» **Задание**: Обновите эти строки: замените «pose» на «view», а всё остальное оставьте как есть. Это относится ко всем данным, картинки в ответ не включайте.

» **Исходные данные**:
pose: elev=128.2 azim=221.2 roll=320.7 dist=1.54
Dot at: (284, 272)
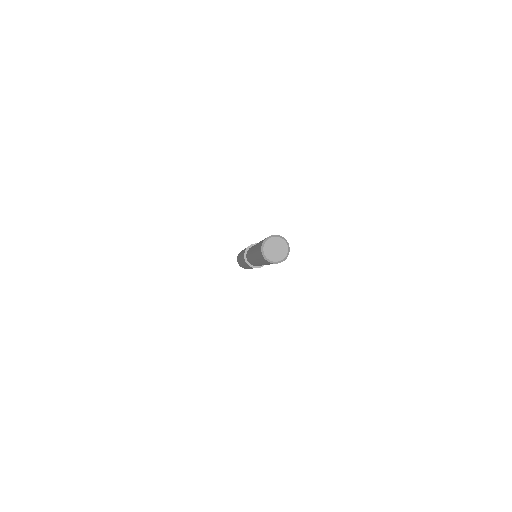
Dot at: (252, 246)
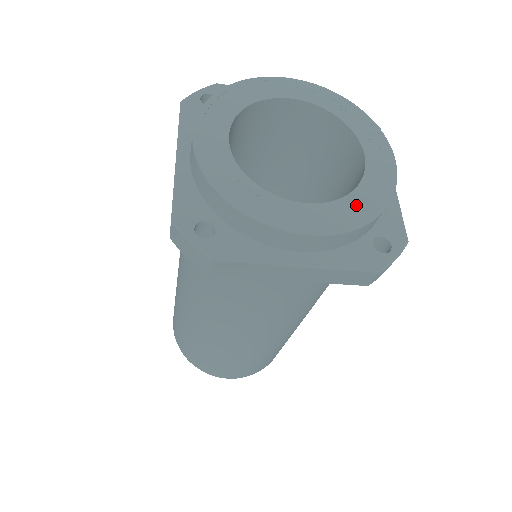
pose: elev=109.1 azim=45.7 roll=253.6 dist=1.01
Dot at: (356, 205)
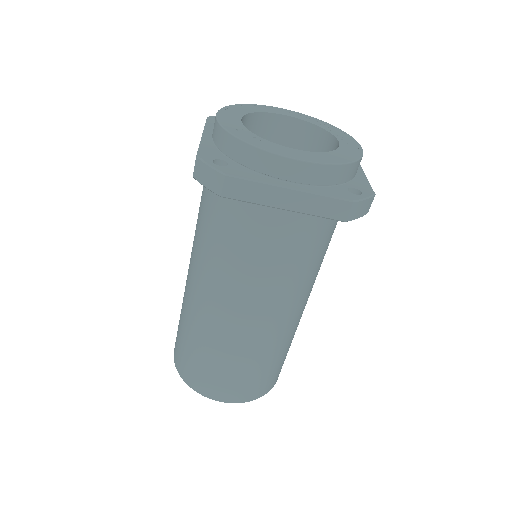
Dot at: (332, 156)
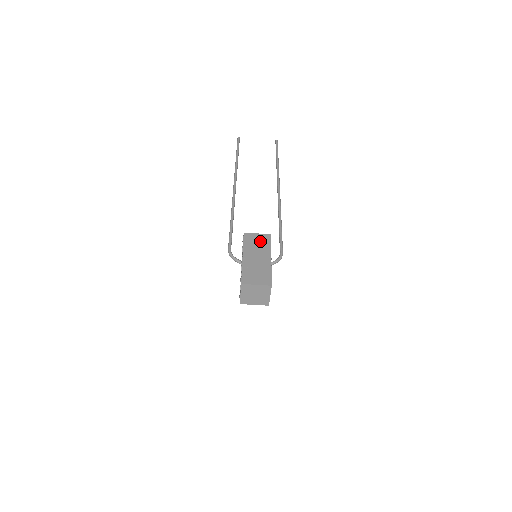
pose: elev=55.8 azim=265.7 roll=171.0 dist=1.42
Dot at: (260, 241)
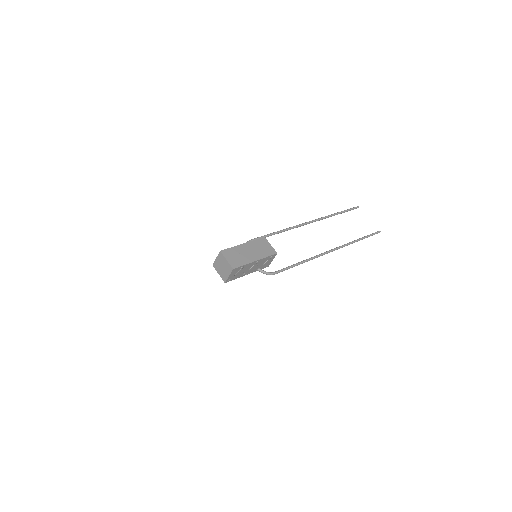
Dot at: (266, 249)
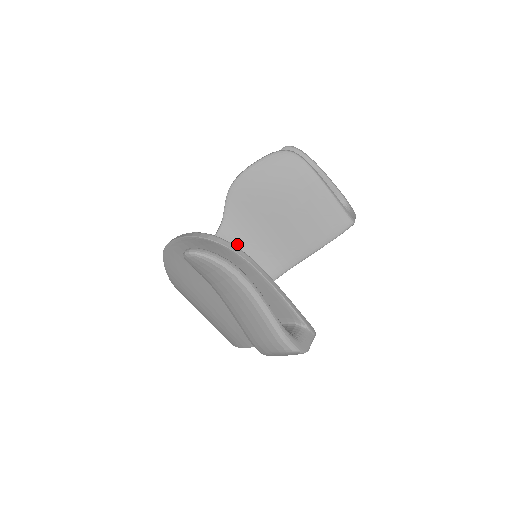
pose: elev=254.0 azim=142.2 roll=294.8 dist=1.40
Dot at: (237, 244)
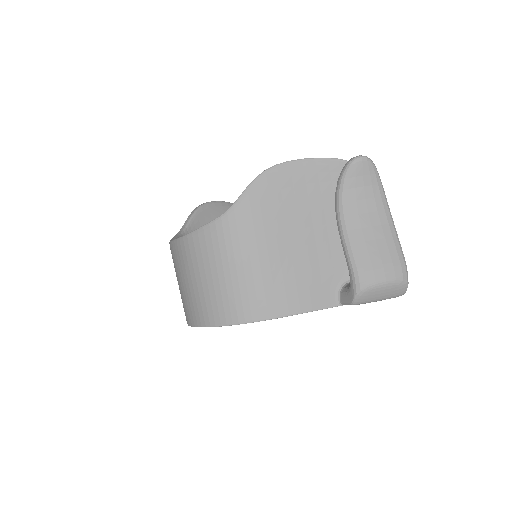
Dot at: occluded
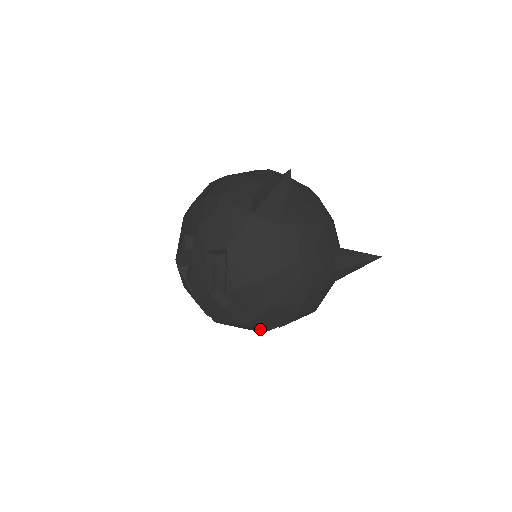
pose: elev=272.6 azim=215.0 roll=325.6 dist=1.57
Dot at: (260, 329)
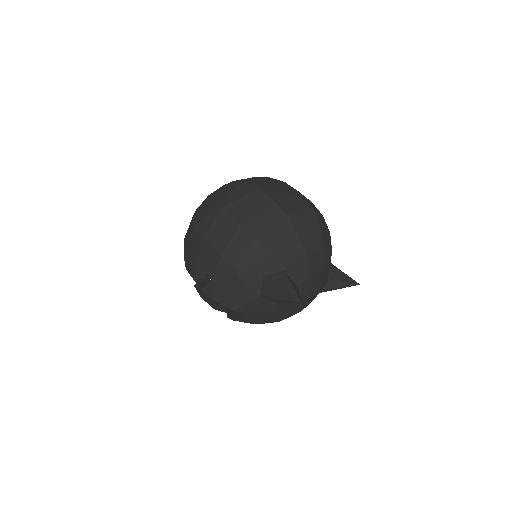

» **Решение задания**:
view: elev=128.2 azim=221.2 roll=320.7 dist=1.54
Dot at: (284, 272)
Dot at: (252, 246)
view: elev=109.1 azim=45.7 roll=253.6 dist=1.01
Dot at: (356, 205)
Dot at: (332, 156)
view: elev=55.8 azim=265.7 roll=171.0 dist=1.42
Dot at: (260, 241)
Dot at: (266, 249)
view: elev=254.0 azim=142.2 roll=294.8 dist=1.40
Dot at: (237, 244)
Dot at: occluded
view: elev=272.6 azim=215.0 roll=325.6 dist=1.57
Dot at: (260, 329)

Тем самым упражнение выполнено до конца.